▶ [Exercise prompt]: Line by line, retype the material below exactly, from its first line up to and including the one holding "mladih iz Kramatorska".

────────────────────────────────────────

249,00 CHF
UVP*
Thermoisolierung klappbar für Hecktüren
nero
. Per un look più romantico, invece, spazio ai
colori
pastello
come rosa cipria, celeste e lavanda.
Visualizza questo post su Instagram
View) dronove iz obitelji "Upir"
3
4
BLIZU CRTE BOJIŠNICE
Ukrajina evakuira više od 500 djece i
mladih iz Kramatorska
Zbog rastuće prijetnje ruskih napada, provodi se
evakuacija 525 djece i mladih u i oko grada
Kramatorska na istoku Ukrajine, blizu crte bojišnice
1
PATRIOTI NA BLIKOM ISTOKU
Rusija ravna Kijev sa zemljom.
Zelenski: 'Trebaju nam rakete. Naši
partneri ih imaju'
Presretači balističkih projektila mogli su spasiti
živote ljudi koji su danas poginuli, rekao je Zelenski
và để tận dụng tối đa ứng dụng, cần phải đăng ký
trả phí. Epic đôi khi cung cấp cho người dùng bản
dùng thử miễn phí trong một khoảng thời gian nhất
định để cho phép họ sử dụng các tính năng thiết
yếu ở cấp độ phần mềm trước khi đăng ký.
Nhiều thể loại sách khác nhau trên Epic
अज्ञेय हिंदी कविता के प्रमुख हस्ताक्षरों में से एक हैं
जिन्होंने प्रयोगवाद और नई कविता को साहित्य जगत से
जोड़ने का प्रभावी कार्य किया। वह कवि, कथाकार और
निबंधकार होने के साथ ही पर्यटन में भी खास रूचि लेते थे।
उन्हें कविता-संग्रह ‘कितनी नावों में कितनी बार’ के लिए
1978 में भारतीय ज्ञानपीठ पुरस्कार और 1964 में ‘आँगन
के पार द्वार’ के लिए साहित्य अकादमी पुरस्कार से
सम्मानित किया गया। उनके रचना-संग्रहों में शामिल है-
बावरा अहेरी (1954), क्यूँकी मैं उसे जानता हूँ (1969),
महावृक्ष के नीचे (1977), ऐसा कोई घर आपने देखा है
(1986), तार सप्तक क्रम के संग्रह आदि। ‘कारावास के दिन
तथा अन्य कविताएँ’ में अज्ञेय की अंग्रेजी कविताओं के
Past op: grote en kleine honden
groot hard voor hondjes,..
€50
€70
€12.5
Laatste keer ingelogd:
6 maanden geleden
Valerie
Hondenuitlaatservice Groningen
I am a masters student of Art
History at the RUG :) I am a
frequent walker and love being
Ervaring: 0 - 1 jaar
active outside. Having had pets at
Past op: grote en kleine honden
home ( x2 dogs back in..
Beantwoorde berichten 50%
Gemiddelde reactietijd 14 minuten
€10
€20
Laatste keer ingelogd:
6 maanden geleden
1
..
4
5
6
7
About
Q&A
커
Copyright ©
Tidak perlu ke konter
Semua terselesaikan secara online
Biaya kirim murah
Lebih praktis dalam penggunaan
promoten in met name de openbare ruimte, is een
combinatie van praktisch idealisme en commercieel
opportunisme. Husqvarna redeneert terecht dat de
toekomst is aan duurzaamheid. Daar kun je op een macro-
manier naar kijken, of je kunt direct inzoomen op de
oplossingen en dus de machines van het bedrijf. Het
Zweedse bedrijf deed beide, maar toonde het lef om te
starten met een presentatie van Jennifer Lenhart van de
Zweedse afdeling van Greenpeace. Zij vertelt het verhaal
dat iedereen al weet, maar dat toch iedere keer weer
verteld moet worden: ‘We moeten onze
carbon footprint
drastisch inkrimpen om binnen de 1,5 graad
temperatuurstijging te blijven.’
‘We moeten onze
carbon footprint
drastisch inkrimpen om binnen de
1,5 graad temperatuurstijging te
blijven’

────────────────────────────────────────

▶ [Solution for this exercise]:
249,00 CHF
UVP*
Thermoisolierung klappbar für Hecktüren
nero
. Per un look più romantico, invece, spazio ai
colori
pastello
come rosa cipria, celeste e lavanda.
Visualizza questo post su Instagram
View) dronove iz obitelji "Upir"
3
4
BLIZU CRTE BOJIŠNICE
Ukrajina evakuira više od 500 djece i
mladih iz Kramatorska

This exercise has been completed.